From the line with "V6, 5: 2.429 -> 2.74" to the line with "7919: 0.3819 -> 0.35", retype every line exactly, including those two, and leave out the rest of the data below.

╭─ SOURCE RECORDS

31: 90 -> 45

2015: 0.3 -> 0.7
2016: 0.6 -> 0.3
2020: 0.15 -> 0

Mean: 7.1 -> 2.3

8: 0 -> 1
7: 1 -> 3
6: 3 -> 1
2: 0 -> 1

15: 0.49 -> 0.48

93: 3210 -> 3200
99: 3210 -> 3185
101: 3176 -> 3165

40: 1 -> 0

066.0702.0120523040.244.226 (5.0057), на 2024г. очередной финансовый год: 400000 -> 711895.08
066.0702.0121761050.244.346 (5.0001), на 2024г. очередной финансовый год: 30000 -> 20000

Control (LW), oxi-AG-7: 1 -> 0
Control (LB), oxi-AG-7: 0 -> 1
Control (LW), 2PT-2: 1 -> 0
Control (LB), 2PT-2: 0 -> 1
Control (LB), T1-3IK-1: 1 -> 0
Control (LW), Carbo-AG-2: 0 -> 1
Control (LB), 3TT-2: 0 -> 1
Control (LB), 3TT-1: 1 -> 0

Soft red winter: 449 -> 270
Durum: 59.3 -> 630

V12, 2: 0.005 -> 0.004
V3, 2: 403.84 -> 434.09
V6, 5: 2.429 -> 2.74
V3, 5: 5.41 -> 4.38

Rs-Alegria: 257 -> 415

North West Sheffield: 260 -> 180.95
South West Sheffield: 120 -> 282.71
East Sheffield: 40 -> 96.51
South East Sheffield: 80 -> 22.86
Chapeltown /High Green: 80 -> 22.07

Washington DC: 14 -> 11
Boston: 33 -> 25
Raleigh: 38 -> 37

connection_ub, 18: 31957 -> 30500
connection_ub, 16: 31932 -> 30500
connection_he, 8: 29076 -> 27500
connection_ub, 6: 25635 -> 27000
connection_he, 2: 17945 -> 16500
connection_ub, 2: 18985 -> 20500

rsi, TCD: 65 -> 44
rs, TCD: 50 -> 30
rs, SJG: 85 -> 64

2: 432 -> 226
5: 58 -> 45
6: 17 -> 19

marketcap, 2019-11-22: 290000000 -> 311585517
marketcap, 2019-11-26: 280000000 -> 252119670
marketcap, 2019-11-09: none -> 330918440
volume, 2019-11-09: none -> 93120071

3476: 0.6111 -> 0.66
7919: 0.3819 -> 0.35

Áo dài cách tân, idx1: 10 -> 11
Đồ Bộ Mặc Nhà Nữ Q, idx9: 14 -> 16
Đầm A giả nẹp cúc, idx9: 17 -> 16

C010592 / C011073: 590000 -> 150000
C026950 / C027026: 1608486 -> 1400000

╰─

## WRITTEN SOLUTION:
V6, 5: 2.429 -> 2.74
V3, 5: 5.41 -> 4.38

Rs-Alegria: 257 -> 415

North West Sheffield: 260 -> 180.95
South West Sheffield: 120 -> 282.71
East Sheffield: 40 -> 96.51
South East Sheffield: 80 -> 22.86
Chapeltown /High Green: 80 -> 22.07

Washington DC: 14 -> 11
Boston: 33 -> 25
Raleigh: 38 -> 37

connection_ub, 18: 31957 -> 30500
connection_ub, 16: 31932 -> 30500
connection_he, 8: 29076 -> 27500
connection_ub, 6: 25635 -> 27000
connection_he, 2: 17945 -> 16500
connection_ub, 2: 18985 -> 20500

rsi, TCD: 65 -> 44
rs, TCD: 50 -> 30
rs, SJG: 85 -> 64

2: 432 -> 226
5: 58 -> 45
6: 17 -> 19

marketcap, 2019-11-22: 290000000 -> 311585517
marketcap, 2019-11-26: 280000000 -> 252119670
marketcap, 2019-11-09: none -> 330918440
volume, 2019-11-09: none -> 93120071

3476: 0.6111 -> 0.66
7919: 0.3819 -> 0.35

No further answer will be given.